━━━━━ Text segment ━━━━━

Orchestration of synaptic functions by WAVE regulatory complex-mediated actin reorganization

Abstract

The WAVE regulatory complex (WRC), composed of five components-Cyfip1/Sra1, WAVE/Scar, Abi, Nap1/Nckap1, and Brk1/HSPC300-is essential for proper actin cytoskeletal dynamics and remodeling in eukaryotic cells, likely by matching various patterned signals to Arp2/3-mediated actin nucleation. Accumulating evidence from recent studies has revealed diverse functions of the WRC in neurons, demonstrating its crucial role in dictating the assembly of molecular complexes for the patterning of various trans-synaptic signals. In this review, we discuss recent exciting findings on the physiological role of the WRC in regulating synaptic properties and highlight the involvement of WRC dysfunction in various brain disorders.

Fig. 1. WRC subunit composition and assembly mechanism.

a Schematic depicting WRC subunits and their homologs. The WRC is a five-subunit complex comprising the following protein families: ABI (ABI1, ABI2 or ABI3), WAVE (WAVE1, WAVE2, or WAVE3), Nap1 (Nckap1 or Nckap1L), CYFIP (CYFIP1 or CYFIP2), and HSCP300. aa amino acid, B basic domain, HHR Hox homology region, PP polyproline structure, SH3 Src homology 3 domain, SHD SCAR homology domain, SR serine/threonine-rich region, WAB WAVE-binding domain, WCA WASP homology 2-central-acidic, WHD WAVE homology domain. b Schematic illustration of two modes of WRC activation in actin polymerization. In the absence of Rac1 binding, WRCs exist in an autoinhibited state. Rac1 binding to the A site located at the N-terminus of CYFIP1 induces WRC activation. This destabilizes the meander sequence of WAVE1, which is critical for autoinhibition, inducing a conformal change that triggers the release of the WCA sequence, making it accessible to the ARP2/3 complex. In contrast, Rac1 binding to the D site, located in the C-terminal region of CYFIP1, does not directly activate WRC but does increase the affinity for ARF1 binding between the D site of CYFIP1 and the W helix of the WCA domain of WAVE, allowing the WCA region of WAVE1 to activate ARP2/3.

━━━━━ Stored data ━━━━━

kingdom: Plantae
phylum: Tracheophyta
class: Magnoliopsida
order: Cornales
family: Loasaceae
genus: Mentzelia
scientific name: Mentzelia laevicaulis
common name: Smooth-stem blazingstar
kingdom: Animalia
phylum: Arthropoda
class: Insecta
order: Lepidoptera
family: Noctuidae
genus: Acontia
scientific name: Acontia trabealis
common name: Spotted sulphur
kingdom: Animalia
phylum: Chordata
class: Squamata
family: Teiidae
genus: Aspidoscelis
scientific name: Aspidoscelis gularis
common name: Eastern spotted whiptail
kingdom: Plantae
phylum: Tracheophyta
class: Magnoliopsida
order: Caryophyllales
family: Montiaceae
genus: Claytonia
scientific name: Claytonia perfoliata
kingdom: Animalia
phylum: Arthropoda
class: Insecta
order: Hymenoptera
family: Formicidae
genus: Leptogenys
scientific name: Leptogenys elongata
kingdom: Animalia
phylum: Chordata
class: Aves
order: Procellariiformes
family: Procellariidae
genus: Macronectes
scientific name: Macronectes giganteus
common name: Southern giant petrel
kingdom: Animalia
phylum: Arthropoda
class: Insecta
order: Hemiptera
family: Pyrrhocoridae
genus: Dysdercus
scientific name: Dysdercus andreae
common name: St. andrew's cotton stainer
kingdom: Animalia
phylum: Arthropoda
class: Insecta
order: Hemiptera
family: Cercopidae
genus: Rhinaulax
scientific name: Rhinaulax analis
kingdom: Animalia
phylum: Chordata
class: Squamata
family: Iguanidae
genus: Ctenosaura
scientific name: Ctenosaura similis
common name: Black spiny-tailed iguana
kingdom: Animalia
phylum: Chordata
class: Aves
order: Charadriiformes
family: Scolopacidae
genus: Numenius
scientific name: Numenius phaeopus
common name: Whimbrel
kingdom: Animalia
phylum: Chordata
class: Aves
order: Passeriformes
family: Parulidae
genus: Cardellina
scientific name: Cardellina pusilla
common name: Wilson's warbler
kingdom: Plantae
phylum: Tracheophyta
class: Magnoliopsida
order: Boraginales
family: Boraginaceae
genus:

━━━━━

Carry the review of WAVE regulatory complex function at synapses forward from its last sentence, keeping its scientific style. The records play no part in what is asked here.

> The answer
Fig. 2. Molecular model of WRC recruitment at neuronal synapses.

WRC recruitment is regulated by cell-adhesion proteins and their interacting scaffold proteins at synapses. Various scaffold proteins present in the presynaptic active zone play important roles in WRC recruitment and function. Prominent among them are LAR-RPTPs and Kirrel1. Neurexins (Nrxns) can also bind to the WRC but do not do so directly; instead, they bind indirectly through presynaptic scaffolding proteins, including syntenin, ELKS, liprin-α, PP2A, CASK, Caskins and Nck. In addition to interacting directly with the WRC through their WIRS motif, LAR-RPTPs can also indirectly bind the WRC through interactions with Ena, Abl, and Caskins. Robo receptors, Nlgns, neogenin, Slitrks, and latrophilins are also located at the postsynapse and might recruit the WRC through their WIRS motif.

Fig. 3. Implication of WRC components in various neurological disorders.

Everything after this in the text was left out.